You likely know this already. It’s the journalist in me to be explanatory.
I’ve been thinking a lot about this notion recently in light of my current reading. I haven’t read much literary biography in my life, but am nearing the end of Carol Sklenica’s thorough examination of the life of American author Raymond Carver. On the plus side, the book is a phenomenal read, exceptional in its scholarship and the light it sheds into all corners of Carver’s life. On the minus side, it exposes Carver as a bit of an asshole.
Previously, all I knew about Carver the man I clawed together from the occasional biographical blurb in an anthology or an old interview [like the Paris Review, which I recently discovered allows authors to have the final edit on said interviews]: grew up in poverty, unhappily married, a drunk who scrabbled together whatever money he could while he worked on his stories, gave up drinking, met love of his life, redeemed by success.
As it would seem, Carver was actually a bit of an indecisive brute, an insensitive man-child who spent two-thirds of his life dissatisfied with his own decisions [when he finally committed to making them]; resented his children for distracting them from his work, deigning to be any sort of father to them after they didn’t need anything from him anymore and destroyed a marriage to an utter saint of a woman who supported him through all his failings, and loved him enough that even after his career had taken off, she let him off the hook with voluntary spousal support, since she feared suing him would drive him off the wagon again. And somewhere in there, he wrote some good stories, most of which he lifted from his own life.
I spent two hours last week rereading some of my best loved Carver stories just to remember why I liked the guy in the first place. And while I can still find what drew me to him as an author in the first place, knowing such intimate details of his life now leaves a bad taste in my mouth. And I should know better, and it makes me wonder about the future of authors in the current technological landscape.

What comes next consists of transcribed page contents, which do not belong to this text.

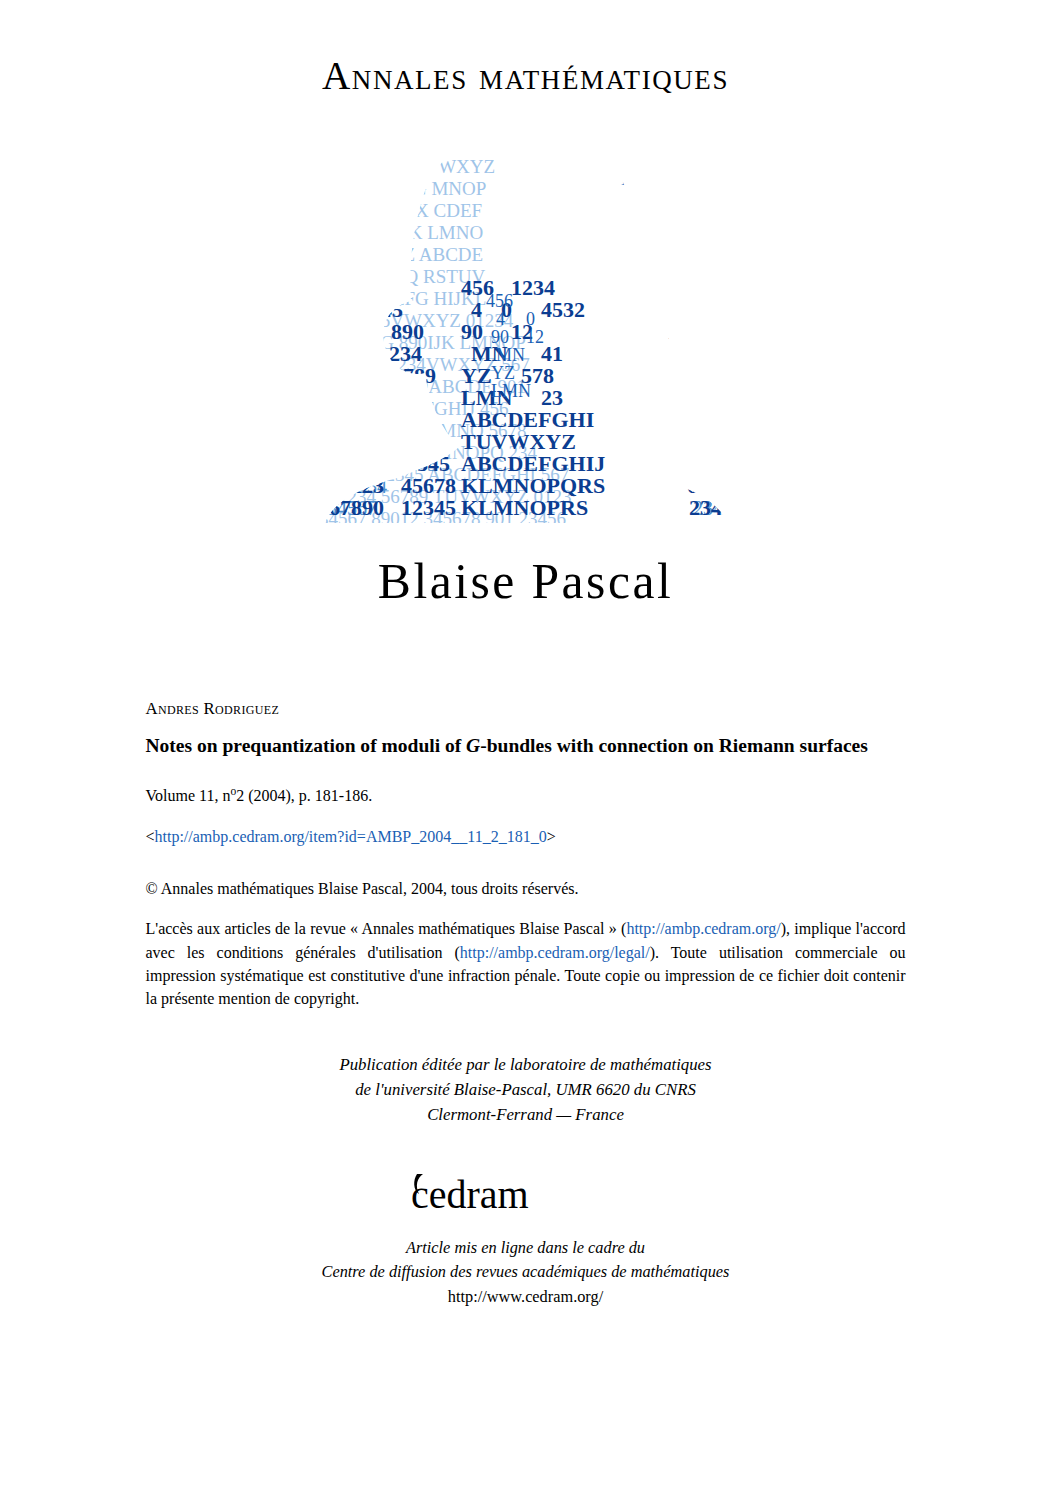Annales mathématiques
2345BCDEFGHI 567PQRSTUV WXYZ 89ABCDEFG MNOP 012STUVWX CDEF 3456FGHIJK LMNO 789012XYZ ABCDE 23456NOPQ RSTUV 60789CDEFG HIJKL 90123 45VWXYZ 01234 P235EFG 890IJK LMNOP 578UVW 234VWXYZ 567 012LM 56789ABCDE 901 45678 90123 FGHIJ 456 78901 2345 KLMNO 5678 12345 67890 LMNOPQ 234 56789012345 ABCDEFGHI 567 901234 56789 TUVWXYZ 0123 34567 89012 345678 901 23456 567 89 012 3456 789012 23456 60789 90123 235 578 012 45678 78901 12345 56789012345 901234 34567 1 MNOP CDE 01 50 890 1234 4532 12 67 90 41 578 23 567 01 23456 567 89 012 3456 89012 23456 0789 90 45 235 890 78 234 12 56789 15 79012 7800 2345 123 67890 56789012345 90123 45678 67890 12345 1 01 50 890 1234 4532 12 67 90 41 578 23 567 01 23456 456 1234 4 0 4532 90 12 MN 41 YZ 578 LMN 23 ABCDEFGHI TUVWXYZ ABCDEFGHIJ KLMNOPQRS KLMNOPRS 456 4 0 90 12 MN YZ LMN
Blaise Pascal
Andres Rodriguez
Notes on prequantization of moduli of G-bundles with connection on Riemann surfaces
Volume 11, no2 (2004), p. 181-186.
<http://ambp.cedram.org/item?id=AMBP_2004__11_2_181_0>
© Annales mathématiques Blaise Pascal, 2004, tous droits réservés.
L'accès aux articles de la revue « Annales mathématiques Blaise Pascal » (http://ambp.cedram.org/), implique l'accord avec les conditions générales d'utilisation (http://ambp.cedram.org/legal/). Toute utilisation commerciale ou impression systématique est constitutive d'une infraction pénale. Toute copie ou impression de ce fichier doit contenir la présente mention de copyright.
Publication éditée par le laboratoire de mathématiques
de l'université Blaise-Pascal, UMR 6620 du CNRS
Clermont-Ferrand — France
cedram
Article mis en ligne dans le cadre du
Centre de diffusion des revues académiques de mathématiques
http://www.cedram.org/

In the current climate of social media, the rule of the land is ‘expose, expose, expose; build the brand; develop the fanbase,’ which is well and good when a noted fantasy author I like is talking about his dog or his kids. But when he announces his engagement to a woman I find irritating, I find that affecting my appreciation for his work. Why is it when another Pulitzer Prize winning author I enjoy releases a memoir it leaves me more appreciative of his creative output? Because he lives his life in a fashion I find more acceptable? And how unfair is that to the aforementioned fantasy author?
And it’s my issue, I understand this. I’m with Barthes, the life of the author should have no place in the value of the art he or she creates. When Michael Jackson died, I was right in front of the ‘Man or the Music’ debate, testifying to the man’s musical genius separate of the questionable and inappropriate aspects of how he lived his life. I should be able to give my favourite authors the same benefit of the doubt. But I don’t know, maybe it’s because I find the art of writing fiction a much ‘closer’ art than others [and that may be personal bias speaking] that I feel like the line between person and art isn’t as easily defined. And, as the Carver bio has reminded me, writers are for the most part really messed up people.